The file todos.txt will always contain the current todo list, but here is a summary
- The script
addgrvis incomplete at the present time. The most glaring omissions are the current lack of a means to access a database remotely or one that the current user does not own. These issues will be addressed in the near future. - There will be a utility to generate a model summary including grove and model IDs, model type, user created memos, key settings, and user-selected performance stats.
- There will be a utility to generate a data dictionary for a project or one or more individual groves.
- There will be a utility to generate a command sequence to reproduce a requested model.
There are currently six tables as follows:
Session : Main session settings table (one record per grove).
BatSession
: Session battery settings table (one record per grove). This table includes all settings with names prefixed with BATTERY_.
DataDict : Main data dictionary (one record per field per grove).
ClassDict : Supplemental data dictionary documenting the values of categorical fields (one record per value per field per grove).
ModVars : Documents the fields used in each model, giving their functions and the relative importance of each predictor (one record per field per model per grove).

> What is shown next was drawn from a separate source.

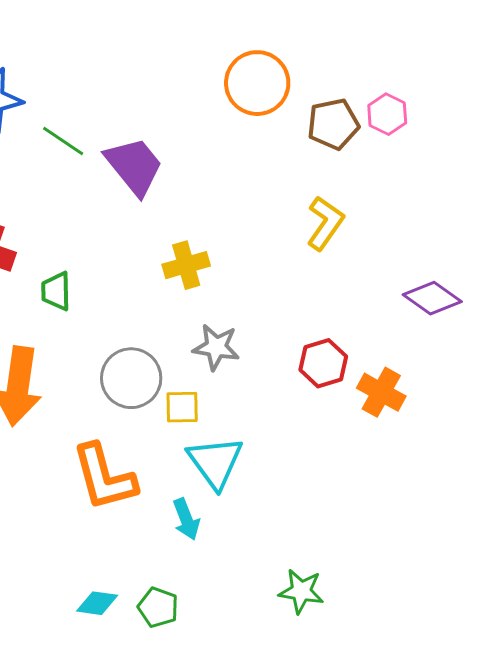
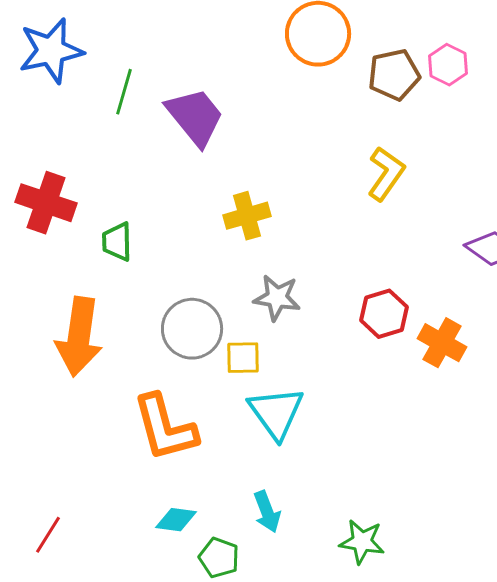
green line: (63, 141) -> (124, 92), turned 72
cyan arrow: (186, 519) -> (267, 512), moved
cyan diamond: (97, 603) -> (176, 520), moved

PerfStats : Contains the available performance statistics for each model. There is one field for each statistic used, but since not all performance statistics are computed for every model type, there are likely to be more statistic fields than are computed for any given model (one record per model per grove).
For details, see the documentation for addgrv (perldoc addgrv).